Kenneth’s mother, Iris, is one of a handful of whites living in a township of 30,000 people. Although raised in a middle-class South African home, Iris and her husband Douglas landed in Masi through a series of misfortunes and poor choices. They had their share of relational troubles, and barely managed to keep their rented one-room shack through Douglas’s occasional work and their landlord’s good graces. Add to that a child with life-threatening problems, and you’d think Iris would be a nervous wreck.

But she was amazing. Call it coping skills, call it denial, call it grace given to a mother who desperately loves her fragile child—but Iris was calm and mellow, exceedingly tender with Kenneth but not anxious. My social worker-friend took me along to visit them in the pediatric hospital, where tiny Kenneth lay still like an island in the great sea of his crib, breathing through oxygen tubes. We would say things like, “Yeah, that Kenneth is a fighter,” and Iris would barely murmur assent, then just calmly smile and stroke his little misshapen head.

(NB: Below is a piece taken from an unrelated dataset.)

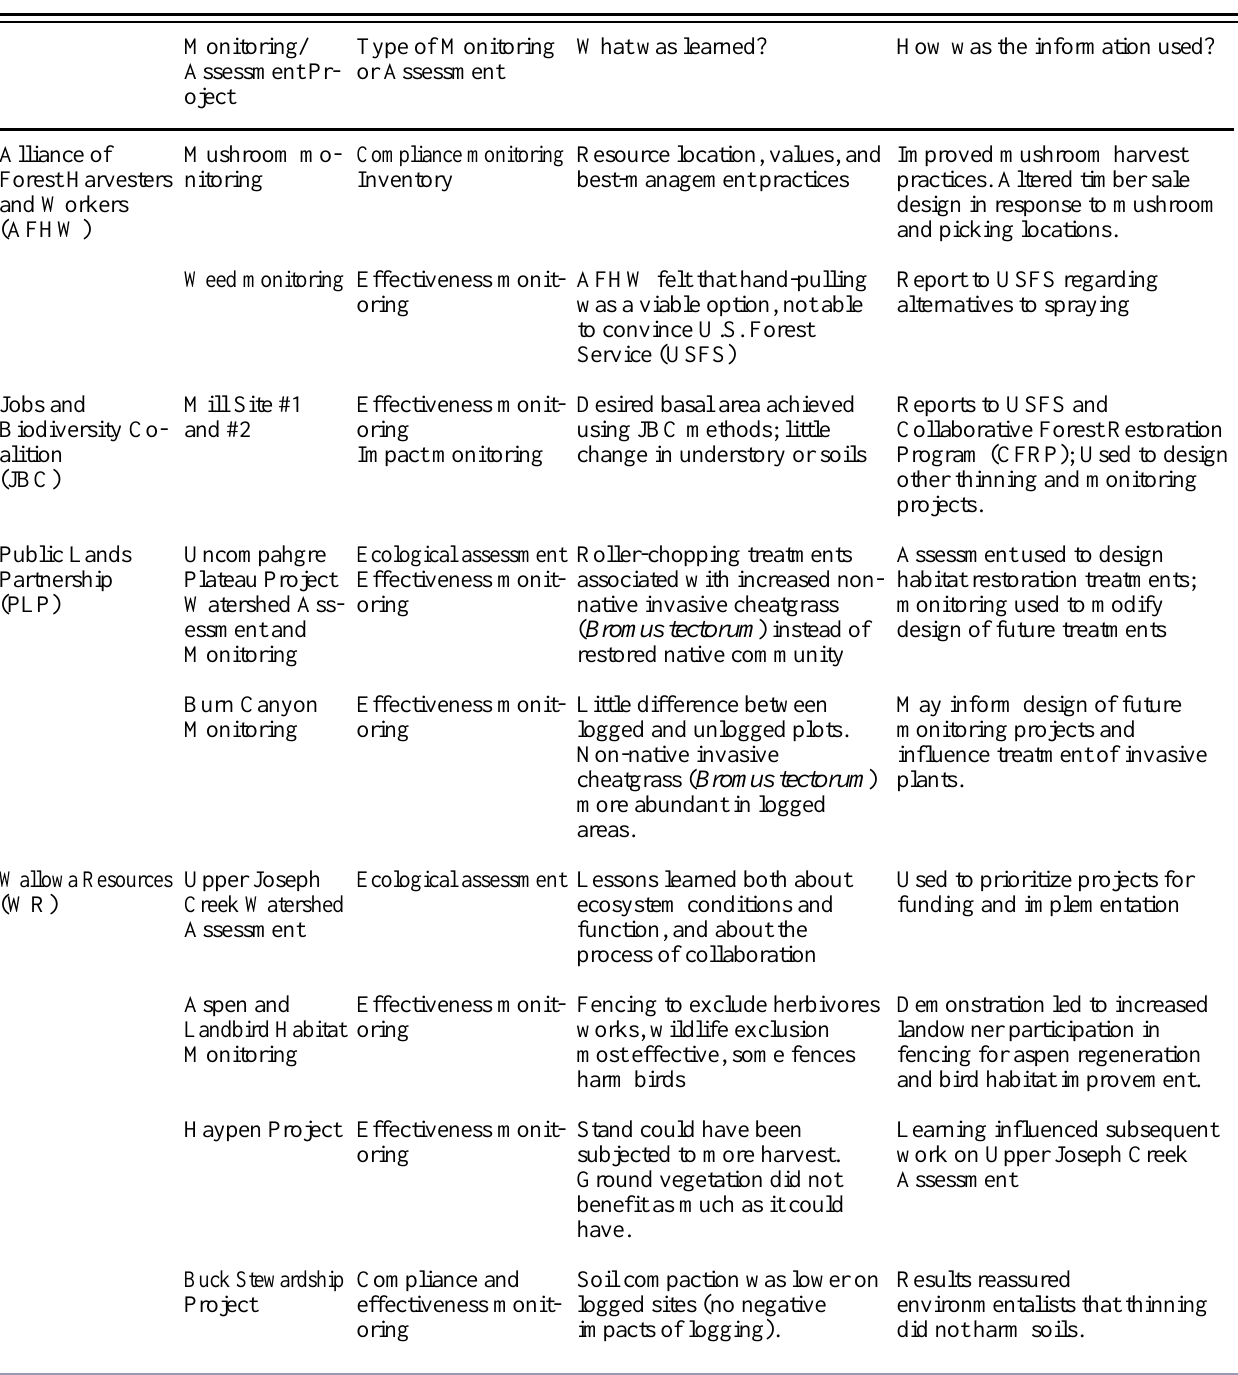
Table 2. Type of ecological monitoring or assessment, ecological learning, and application of monitoring results for 18 collaborative or community-based monitoring projects conducted by five community-based forestry organizations in the western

The doctors sent him home, saying there was nothing to do until he gained weight. Iris continued to breastfeed, tried formula, and the weeks went by. Douglas told me later that, toward the end, they would often have to give mouth-to-mouth resuscitation in the morning “to get him going”. And one day that was just not enough.

What a sad little scene I came upon in their shack the next day. There was barely room for my friend and I to maneuver between belongings and wedge ourselves onto the bed where Iris lay, the bed in which all three of them had slept. Both parents were distraught and broken. They somehow always thought Kenneth would pull through. Iris told of waking that first night he was gone and feeling for her baby, “but I couldn’t find him.” Her voice trailed off into tears.

I laid with Iris on the bed, hearing the stories, soaking up the sm
ells of poverty (smells that lingered hours later, even after a good scrub), watching cockroaches scuttle up the sides of a teetering shelf. As Douglas painstakingly worked through a pile of baby clothes picking out fleas, he told me of his concern for Iris in her emotional state. We wept together for little Kenneth, who without question is “better off now.” And yet his mother’s heart wonders, “Why couldn’t he have been whole here?”

There are no easy answers, but I thought of Jesus’ words, “God sees even a sparrow falling from the nest. And Kenneth is worth more than many sparrows.” And I thought of a God who “became flesh and blood, and moved into the neighborhood” (John 1:14, The Message). There are such limits to my willingness to be incarnational, to become one with the people of Masi. And yet this is Jesus’ example. While we were yet sinners, with the smells and dysfunction and cockroaches, Christ became one of us.

Douglas and Iris have talked about the possibility of this being a turning-point for them, and they want to meet with us to proceed. May life spring from death! From the most unlikely of places, this is how transformation begins, one heart at a time.